Saved entries:
------------------------------

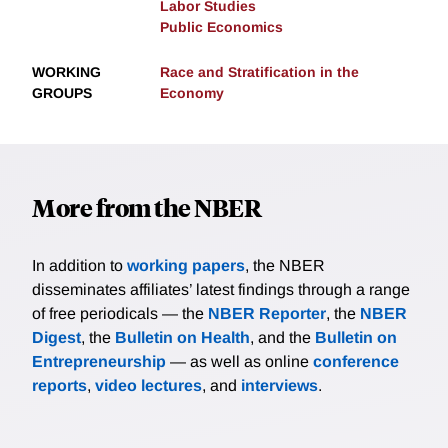
Labor Studies
Public Economics
WORKING
Race and Stratification in the
GROUPS
Economy
More from the NBER
In addition to
working papers
, the NBER
disseminates affiliates’ latest findings through a range
of free periodicals — the
NBER Reporter
, the
NBER
Digest
, the
Bulletin on Health
, and the
Bulletin on
Entrepreneurship
— as well as online
conference
reports
,
video lectures
, and
interviews
.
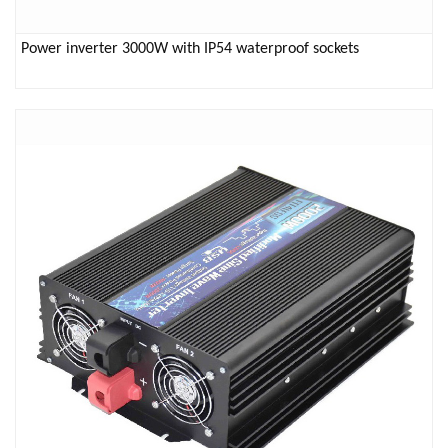
Power inverter 3000W with IP54 waterproof sockets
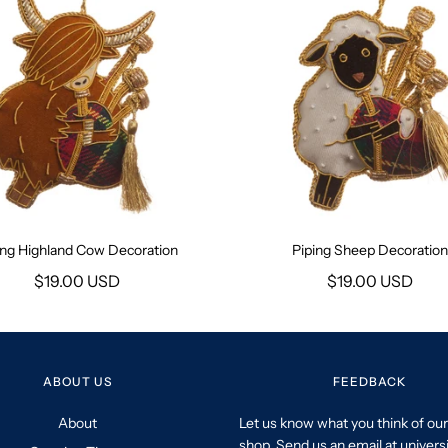
ing Highland Cow Decoration
Piping Sheep Decoration
$19.00 USD
$19.00 USD
ABOUT US
FEEDBACK
About
Let us know what you think of our
shop. Send us an email at univers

------------------------------

WORK TO COMPLETE = Go through the records and gather the lines that hold "Decoration".

RESPONSE TO THIS EXERCISE =
ing Highland Cow Decoration
Piping Sheep Decoration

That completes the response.